A woman in Grand Rapids, Mich., who paid off the layaway accounts of three strangers in a Kmart store on Dec. 6 has inspired a wave of copycat giving. In California, Florida, Indiana, Illinois, Iowa, Montana and Nebraska, good Samaritans having been volunteering to pick up the tab for families that have been paying for their Christmas gifts over time.
In Naperville, Ill., a Kmart assistant manager told the Naperville Sun that about a dozen anonymous donors had paid off strangers’ layaway accounts at his store on Friday and Saturday. “They’ll kind of pick a layaway” account and pay off the balance, which is typically $70 to $100, he told the Naperville Sun.

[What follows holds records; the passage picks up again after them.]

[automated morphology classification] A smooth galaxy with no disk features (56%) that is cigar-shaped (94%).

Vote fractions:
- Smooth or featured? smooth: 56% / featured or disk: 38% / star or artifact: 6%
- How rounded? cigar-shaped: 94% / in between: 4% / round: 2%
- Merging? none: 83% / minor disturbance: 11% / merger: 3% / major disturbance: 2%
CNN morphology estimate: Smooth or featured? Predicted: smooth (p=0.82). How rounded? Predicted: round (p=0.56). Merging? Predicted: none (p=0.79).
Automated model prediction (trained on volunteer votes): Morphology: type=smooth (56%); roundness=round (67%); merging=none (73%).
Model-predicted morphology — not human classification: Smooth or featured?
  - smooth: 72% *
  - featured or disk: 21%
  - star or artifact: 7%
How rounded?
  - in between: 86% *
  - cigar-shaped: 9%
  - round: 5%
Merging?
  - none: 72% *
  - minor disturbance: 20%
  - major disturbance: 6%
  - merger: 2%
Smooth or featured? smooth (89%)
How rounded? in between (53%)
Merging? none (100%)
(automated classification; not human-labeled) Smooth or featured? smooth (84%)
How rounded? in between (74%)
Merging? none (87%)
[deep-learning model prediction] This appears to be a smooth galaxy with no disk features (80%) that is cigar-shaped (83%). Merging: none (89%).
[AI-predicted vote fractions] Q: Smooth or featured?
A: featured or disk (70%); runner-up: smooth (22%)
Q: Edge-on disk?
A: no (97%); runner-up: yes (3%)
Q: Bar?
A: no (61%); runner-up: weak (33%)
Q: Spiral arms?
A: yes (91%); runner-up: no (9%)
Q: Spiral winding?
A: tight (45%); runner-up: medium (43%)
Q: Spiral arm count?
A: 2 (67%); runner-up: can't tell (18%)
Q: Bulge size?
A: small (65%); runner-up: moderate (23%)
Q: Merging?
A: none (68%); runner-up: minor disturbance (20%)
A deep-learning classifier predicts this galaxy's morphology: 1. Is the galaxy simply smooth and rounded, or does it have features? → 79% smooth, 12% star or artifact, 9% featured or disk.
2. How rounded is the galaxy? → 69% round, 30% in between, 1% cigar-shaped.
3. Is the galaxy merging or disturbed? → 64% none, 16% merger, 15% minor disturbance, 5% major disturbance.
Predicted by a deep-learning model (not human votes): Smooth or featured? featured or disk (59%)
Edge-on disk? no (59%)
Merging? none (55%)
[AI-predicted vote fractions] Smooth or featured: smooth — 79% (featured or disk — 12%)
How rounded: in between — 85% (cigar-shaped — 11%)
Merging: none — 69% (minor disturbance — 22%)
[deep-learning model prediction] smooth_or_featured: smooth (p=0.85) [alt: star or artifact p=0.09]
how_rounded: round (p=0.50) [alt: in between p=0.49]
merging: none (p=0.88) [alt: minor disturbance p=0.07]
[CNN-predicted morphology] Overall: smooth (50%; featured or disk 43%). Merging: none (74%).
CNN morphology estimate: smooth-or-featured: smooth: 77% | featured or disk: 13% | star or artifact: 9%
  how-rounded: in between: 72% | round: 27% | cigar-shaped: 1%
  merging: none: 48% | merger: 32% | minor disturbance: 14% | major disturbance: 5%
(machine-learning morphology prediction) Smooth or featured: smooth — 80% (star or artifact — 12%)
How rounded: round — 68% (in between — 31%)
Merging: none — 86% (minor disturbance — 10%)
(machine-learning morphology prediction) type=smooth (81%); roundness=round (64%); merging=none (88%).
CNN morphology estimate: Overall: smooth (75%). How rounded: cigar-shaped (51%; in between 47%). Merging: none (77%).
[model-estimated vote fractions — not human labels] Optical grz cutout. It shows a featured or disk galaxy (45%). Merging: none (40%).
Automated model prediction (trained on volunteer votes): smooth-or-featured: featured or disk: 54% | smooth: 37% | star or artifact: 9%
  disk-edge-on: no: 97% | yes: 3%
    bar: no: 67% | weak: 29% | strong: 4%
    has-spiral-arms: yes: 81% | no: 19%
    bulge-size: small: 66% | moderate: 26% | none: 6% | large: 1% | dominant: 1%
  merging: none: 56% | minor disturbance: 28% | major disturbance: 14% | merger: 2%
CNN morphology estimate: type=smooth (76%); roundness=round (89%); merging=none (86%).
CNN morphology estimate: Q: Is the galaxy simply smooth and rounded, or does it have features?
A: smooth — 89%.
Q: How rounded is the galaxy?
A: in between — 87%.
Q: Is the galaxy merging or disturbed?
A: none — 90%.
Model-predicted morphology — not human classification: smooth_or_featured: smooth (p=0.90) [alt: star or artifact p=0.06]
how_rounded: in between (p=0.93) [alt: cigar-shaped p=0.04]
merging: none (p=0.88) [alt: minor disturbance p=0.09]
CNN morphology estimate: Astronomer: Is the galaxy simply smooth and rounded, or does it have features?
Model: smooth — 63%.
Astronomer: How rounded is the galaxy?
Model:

In Missoula, Mont., a man paid off the accounts of six customers whose layaway orders were about to be returned to a Kmart store's inventory because of late payments, The Associated Press reported. An anonymous Silicon Valley donor spent $9,800 paying down 63 layaway accounts at a Kmart store in Hayward, Calif., last week after hearing about the good Samaritan in Grand Rapids. In an email, he told the San Jose Mercury News, "I couldn't sleep last night thinking about it, and wanted to help. I do not want publicity, only to encourage others to pay it forward."
"People feel good about doing something good for someone else, and it's really catching on," Alba Strong, manager of a Kmart in Hialeah, Fla., told the AP.
According to the San Jose Mercury News:
The benefactors generally ask to help families who are squirreling away items for young children. They often pay a portion of the balance, usually all but a few dollars or cents so the layaway order stays in the store's system.
Kmart officials told the AP that they had nothing do with this spontaneous outbreak of generosity. "It is honestly being driven by people wanting to do a good deed at this time of the year," said Salima Yala, Kmart's division vice president for layaway.
The donors seem to be mostly paying off layaway accounts at Kmart stores, which offer layaway throughout the year, though a Wal-Mart spokesman told the Naperville Sun that layaway angels had visited their stores in Joplin, Mo., and Chicago. Wal-Mart instituted a holiday season layaway program this year.